Während wir uns nicht mehr an die eigene Taufe erinnern, erfahren wir aber später, wie wichtig eine Tauferneuerung sein kann – in der Osternacht. Hier werden wir uns bewusst, wozu wir getauft sind. Taufe ist für uns Christen eine Grundentscheidung des Lebens. Sie fordert uns heraus, aus der Vielzahl der heute kursierenden Angebote ein bestimmtes Lebenskonzept zu wählen. In der Taufe geht es um ein klares Ja oder Nein. Wozu werde ich stehen in guten und in bösen Tagen? Was ist mir im Leben wichtig? Nur wenn ich weiß, wo ich stehe, kann ich auch widerstehen. Widerstand leisten. Die grundsätzliche Ausrichtung ist gefragt. Und wenn wir immer wieder bedenken, dass wir in allem bedingungslos gewollt und bejaht sind vorgängig und unabhängig von unsern Leistungen oder Unterlassungen, dann bleiben wir stark – auch in harten Stunden.  

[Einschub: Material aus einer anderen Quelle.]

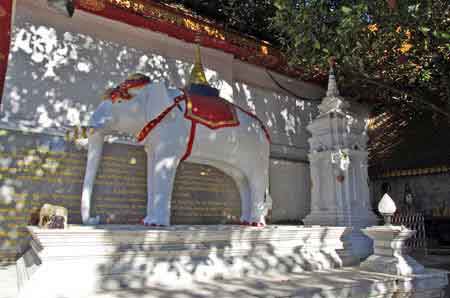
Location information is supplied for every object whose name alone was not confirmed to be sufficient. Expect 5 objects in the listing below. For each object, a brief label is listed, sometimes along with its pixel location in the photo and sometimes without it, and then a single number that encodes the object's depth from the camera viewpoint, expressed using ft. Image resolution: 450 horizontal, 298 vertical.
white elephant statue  16.72
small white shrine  23.29
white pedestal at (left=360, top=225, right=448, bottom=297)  15.21
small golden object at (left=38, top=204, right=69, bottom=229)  17.02
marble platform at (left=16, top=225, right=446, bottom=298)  12.41
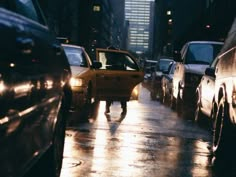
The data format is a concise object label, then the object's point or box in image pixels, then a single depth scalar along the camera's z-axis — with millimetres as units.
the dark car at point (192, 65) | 15736
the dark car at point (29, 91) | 3490
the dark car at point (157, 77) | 30419
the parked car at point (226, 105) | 6926
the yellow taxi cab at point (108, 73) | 15173
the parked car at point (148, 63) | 60741
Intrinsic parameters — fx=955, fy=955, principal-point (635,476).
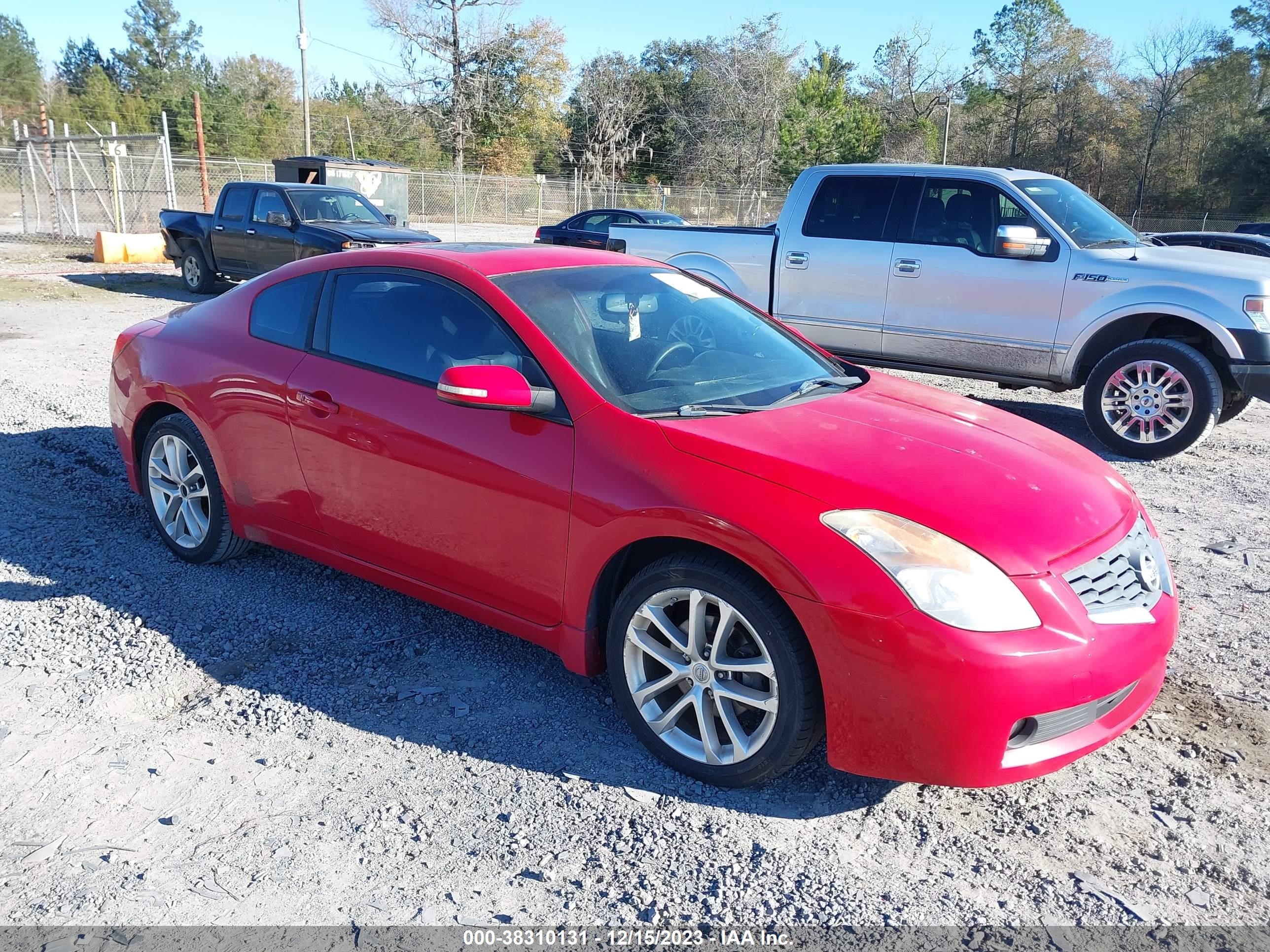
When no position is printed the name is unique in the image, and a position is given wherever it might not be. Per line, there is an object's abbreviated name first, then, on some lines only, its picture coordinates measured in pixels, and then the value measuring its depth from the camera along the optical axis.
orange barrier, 19.06
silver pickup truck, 6.91
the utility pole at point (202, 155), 23.42
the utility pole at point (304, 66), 37.03
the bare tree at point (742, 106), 56.47
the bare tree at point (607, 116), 59.28
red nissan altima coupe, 2.64
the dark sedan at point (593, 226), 19.75
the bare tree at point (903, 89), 66.08
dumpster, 23.44
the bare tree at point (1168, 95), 46.72
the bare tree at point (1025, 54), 56.59
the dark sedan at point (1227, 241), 13.34
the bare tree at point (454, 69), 51.53
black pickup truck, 14.05
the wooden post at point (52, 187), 23.58
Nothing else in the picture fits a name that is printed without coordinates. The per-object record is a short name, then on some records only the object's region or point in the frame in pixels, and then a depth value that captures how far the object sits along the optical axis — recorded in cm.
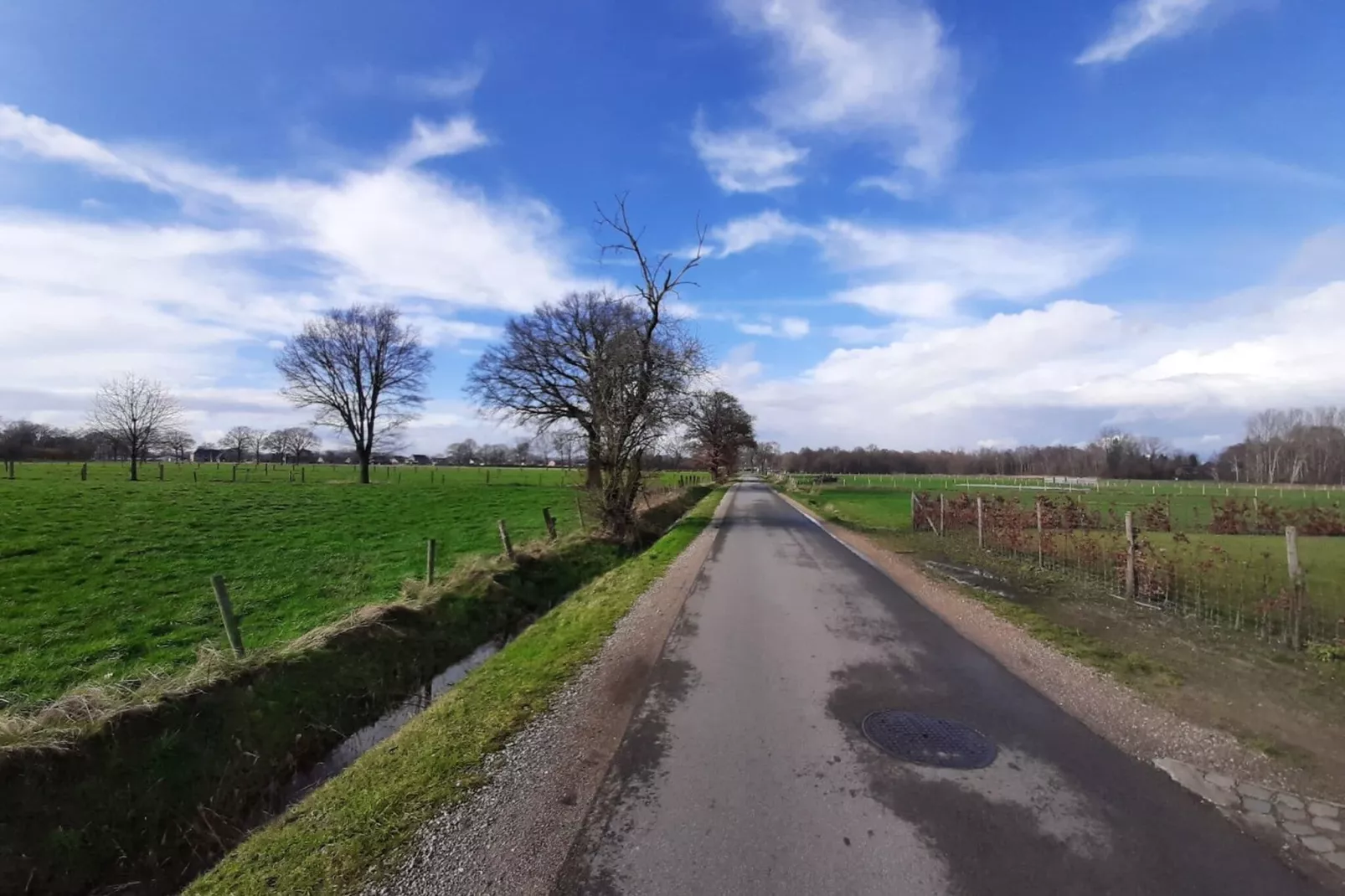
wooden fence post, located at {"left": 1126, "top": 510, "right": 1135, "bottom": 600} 998
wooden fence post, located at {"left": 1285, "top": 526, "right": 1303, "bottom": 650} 711
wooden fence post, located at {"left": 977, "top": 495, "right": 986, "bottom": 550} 1609
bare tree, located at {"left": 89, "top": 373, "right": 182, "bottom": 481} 4847
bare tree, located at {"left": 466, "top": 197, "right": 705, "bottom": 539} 1923
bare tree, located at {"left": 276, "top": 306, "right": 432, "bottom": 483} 4803
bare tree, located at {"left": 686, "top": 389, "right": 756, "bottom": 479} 6767
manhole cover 432
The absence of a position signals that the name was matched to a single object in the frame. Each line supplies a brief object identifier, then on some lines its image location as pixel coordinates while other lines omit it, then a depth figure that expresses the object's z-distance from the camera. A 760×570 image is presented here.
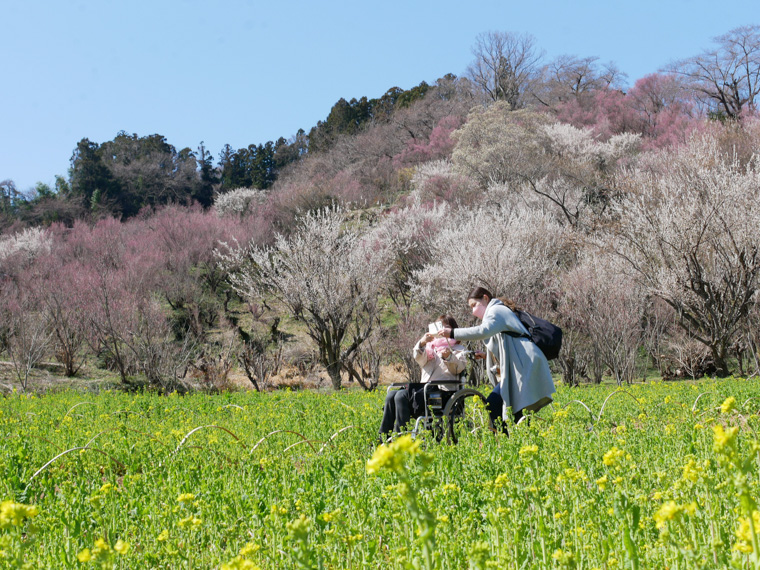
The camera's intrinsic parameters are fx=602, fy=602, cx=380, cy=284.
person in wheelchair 6.27
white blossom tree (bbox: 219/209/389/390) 17.67
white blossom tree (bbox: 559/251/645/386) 16.66
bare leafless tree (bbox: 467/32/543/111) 46.03
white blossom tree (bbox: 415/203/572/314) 18.62
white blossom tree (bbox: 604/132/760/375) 14.74
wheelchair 5.60
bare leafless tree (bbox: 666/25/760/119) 31.97
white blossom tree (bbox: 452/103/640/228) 27.78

Lassen wir also Gott in unser Leben eingehen. Lassen wir ihn an unsere wunden Punkte heran. Wo wir das zulassen, da leben wir als Menschen, über denen der Himmel offen ist. Wir spüren, wie wir mit Gott Kontakt bekommen und unsererseits kontaktfähig werden, indem auch wir uns nicht mehr hervortun, sondern uns einreihen. Dabei sind wir nicht einer von vielen, sondern einer für viele. Auf diese Weise wird sich über manch einem der Himmel öffnen. 

Ich möchte nun für das neue Jahr mit und für Sie den Segen sprechen, mit dem die irischen Mönche des 8. Jahrhunderts einander entließen, wenn einer auf eine weite Reise ging: 

„Möge dein Weg dir freundlich entgegenkommen.
Möge die Sonne dein Gesicht erhellen.
Möge der Wind dir den Rücken stärken und der Regen um dich her die Felder tränken.
Und bis wir zwei, du und ich, einander wiedersehen, möge der gütige Gott dich in seiner Hand halten.“  

Und ich ergänze: Möge der Himmel über euch offenbleiben und die Sonne euch wärmen und heimleuchten. Möge das Wohlwollen unseres guten Herrn uns alle begleiten – heute und in diesem ganzen Jahr.